Day 3: Wednesday, May 12
I blocked off part of Wednesday for a media interviews for our Series A announcement, which was scheduled for the next day. My first interview wasn’t until mid-morning, so I grabbed coffee with a new product team member we recently hired from Yahoo! We discussed some longer-range ideas around our “chat” feature.
By 10 a.m. I had an interview with a major press outlet about the Series A news, and discussion of our recent progress (more stations, more markets, great ratings).
We then conducted a bi-weekly engineering dashboard meeting, covering the user experience of Jelli, features, platform, Web operations and network items. It’s a great opportunity to dive into details around our engineering goals, and provide input on priorities if required.
Before lunch, our board approved the office lease expansion, so I told my landlord we wanted to move to the next step in the process, including negotiation of the full lease agreement. Afterwards I had a call to discuss two radio affiliate deals, including a partnership to take us to South Africa.
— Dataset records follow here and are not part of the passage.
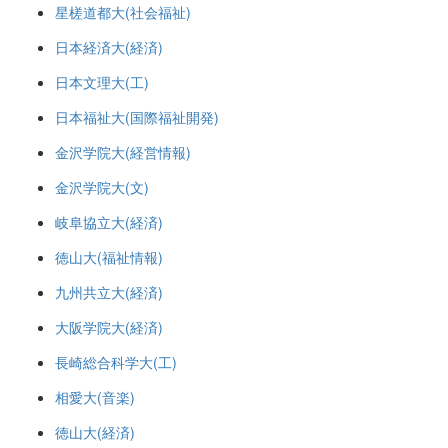
星槎道都大(社会福祉)
日本経済大(経済)
日本文理大(工)
日本福祉大(国際福祉開発)
金沢学院大(経営情報)
金沢学院大(文)
岐阜協立大(経済)
徳山大(福祉情報)
九州共立大(経済)
大阪学院大(経済)
長崎総合科学大(工)
相愛大(音楽)
徳山大(経済)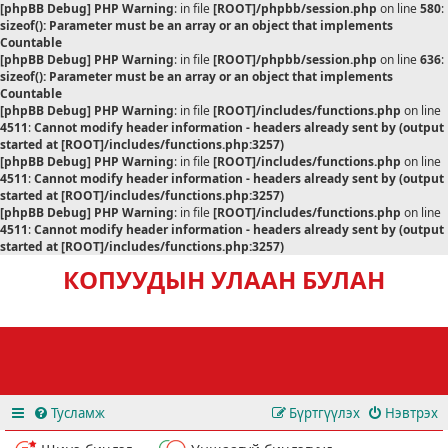
[phpBB Debug] PHP Warning
: in file
[ROOT]/phpbb/session.php
on line
580
:
sizeof(): Parameter must be an array or an object that implements
Countable
[phpBB Debug] PHP Warning
: in file
[ROOT]/phpbb/session.php
on line
636
:
sizeof(): Parameter must be an array or an object that implements
Countable
[phpBB Debug] PHP Warning
: in file
[ROOT]/includes/functions.php
on line
4511
:
Cannot modify header information - headers already sent by (output
started at [ROOT]/includes/functions.php:3257)
[phpBB Debug] PHP Warning
: in file
[ROOT]/includes/functions.php
on line
4511
:
Cannot modify header information - headers already sent by (output
started at [ROOT]/includes/functions.php:3257)
[phpBB Debug] PHP Warning
: in file
[ROOT]/includes/functions.php
on line
4511
:
Cannot modify header information - headers already sent by (output
started at [ROOT]/includes/functions.php:3257)
КОПУУДЫН УЛААН БУЛАН
Тусламж
Бүртгүүлэх
Нэвтрэх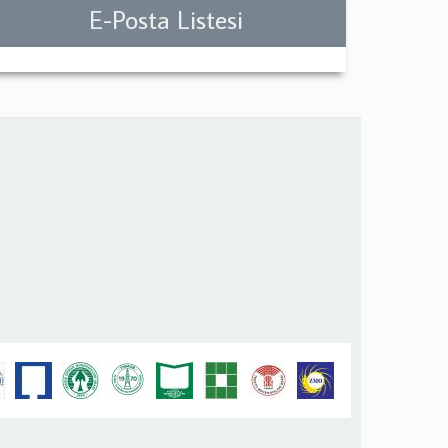
E-Posta Listesi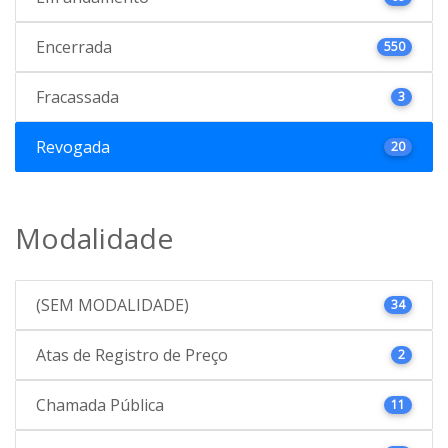
Encerrada
550
Fracassada
3
Revogada
20
Modalidade
(SEM MODALIDADE)
34
Atas de Registro de Preço
2
Chamada Pública
11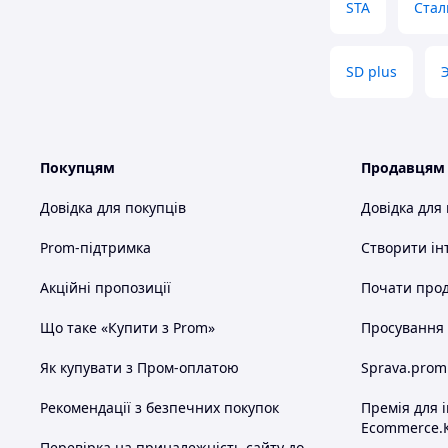
STA
Стал
SD plus
Покупцям
Продавцям
Довідка для покупців
Довідка для
Prom-підтримка
Створити ін
Акційні пропозиції
Почати прод
Що таке «Купити з Prom»
Просування в
Як купувати з Пром-оплатою
Sprava.prom
Рекомендації з безпечних покупок
Премія для 
Ecommerce.
Перевірка на приналежність сайту до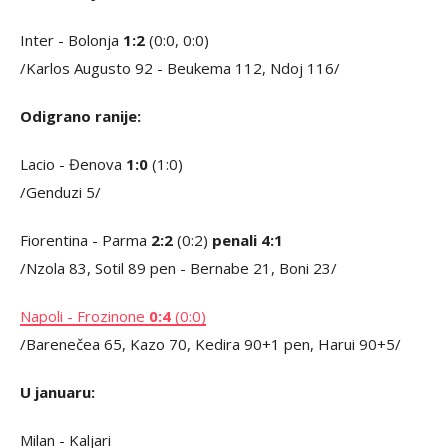
Inter - Bolonja
1:2
(0:0, 0:0)
/Karlos Augusto 92 - Beukema 112, Ndoj 116/
Odigrano ranije:
Lacio - Đenova
1:0
(1:0)
/Genduzi 5/
Fiorentina - Parma
2:2
(0:2)
penali 4:1
/Nzola 83, Sotil 89 pen - Bernabe 21, Boni 23/
Napoli - Frozinone
0:4
(0:0)
/Barenečea 65, Kazo 70, Kedira 90+1 pen, Harui 90+5/
U januaru:
Milan - Kaljari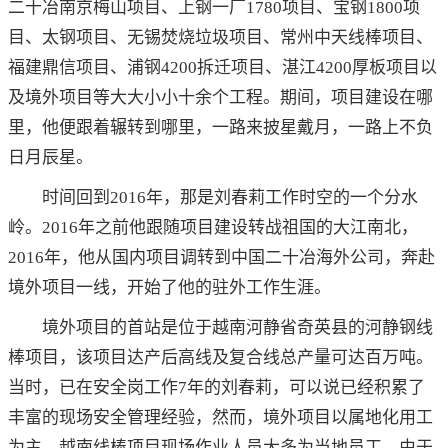
二十冶南京梅山项目、上钢一厂1780项目、宝钢1800项
目、太钢项目、无锡焚烧垃圾项目、常州中天线棒项目、
福建鼎信项目、浦钢4200拆迁项目、湛江4200厚板项目以
及境外项目等大大小小十余个工程。期间，项目建设在哪
里，他便跟着辗转到哪里，一路来披星戴月，一路上不负
日月辰星。
时间回到2016年，那是刘春莉工作时空的一个分水
岭。2016年之前他跟随项目建设转战祖国的大江南北，
2016年，他从国内项目调转到中国二十冶海外公司，奔赴
境外项目一线，开始了他的驻外工作生涯。
境外项目的首站是位于越南河静省奇英县的河静钢线
棒项目，该项目达产后高线及复合线总产量可达百万吨。
当时，已在安全岗工作7年的刘春莉，可以说已经积累了
丰富的现场安全管理经验，然而，境外项目以属地化用工
为主，越南线棒项目现场作业人员大多为当地员工，由于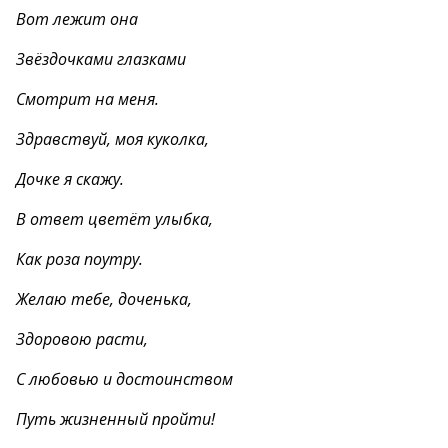
Вот лежит она
Звёздочками глазками
Смотрит на меня.
Здравствуй, моя куколка,
Дочке я скажу.
В ответ цветёт улыбка,
Как роза поутру.
Желаю тебе, доченька,
Здоровою расти,
С любовью и достоинством
Путь жизненный пройти!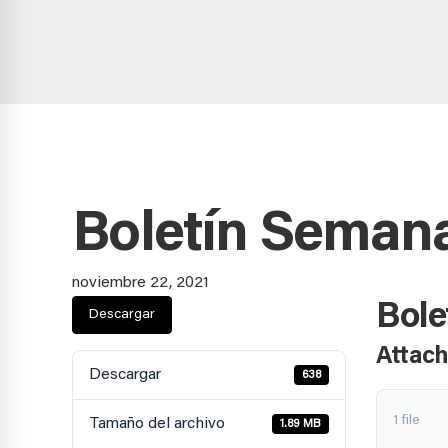
Boletín Semana
noviembre 22, 2021
Bole
Descargar
Attach
Descargar
638
1 file
Tamaño del archivo
1.89 MB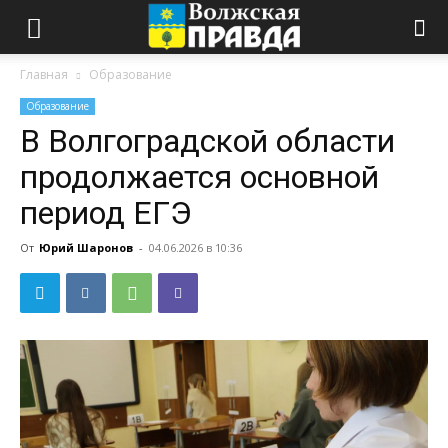
Главная
Образование
Образование
В Волгоградской области
продолжается основной
период ЕГЭ
От
Юрий Шаронов
-
04.06.2026 в 10:36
Global Jelli!
Day 4: Thursday, May 13
Big morning, our press announcement hits, related to our Series A. I received a ton of email from folks congratulating us, including some from a few other major VC firms who want to “keep in touch” related to the Series B. The COO of our partner Triton Media sent us a nice congratulatory note and we received a few inbound leads on partnership interest from several large radio groups. In addition, a product executive at a important company in the technology and media space reached out to us to set up a meeting. We also experienced an increase in the volume of cold calls and vendors calling (IT vendors, recruiters, etc.). It seems there are many businesses that track funding events as part of their lead generation processes.
I ended the day attending a evening event hosted by CBS Radio in San Francisco, where I met with the senior VP Doug Harvill. It was a great way to end the day, with the partner who launched us almost a year ago. (We launched on CBS Radio owned LIVE 105 in San Francisco on June 28, 2009).
After the event I checked email and reviewed the outlets which picked up the news coverage.
Day 5: Friday, May 14
It’s been a great week. The team is energized. More congratulations come in on the news of the week. I’ll admit it feels great after all the work and sacrifice the team has made, to achieve our goals to date. If anything, we’re more excited about the next phase. I spend the morning speaking to the heads of our product and engineering teams to discuss strategy presentations they are preparing for our first board meeting.
The day moves quickly. I have my weekly call with the VP of Strategy at Triton, Jim Kerr. We discuss some upcoming marketing ideas, as well as the Radio Ink ConVergence conference, which both Triton and Jelli are attending. I have an interview with a candidate for one of our open engineering positions. We have our bi-weekly “culture” team meeting, at which a core group gets together to discuss ways we can cultivate Jelli culture, which is an important part of our company.
We end the day excited about the future. It was a great way to mark a key milestone in the development of our company, and it led to an increased awareness of our company and growth across many constituents.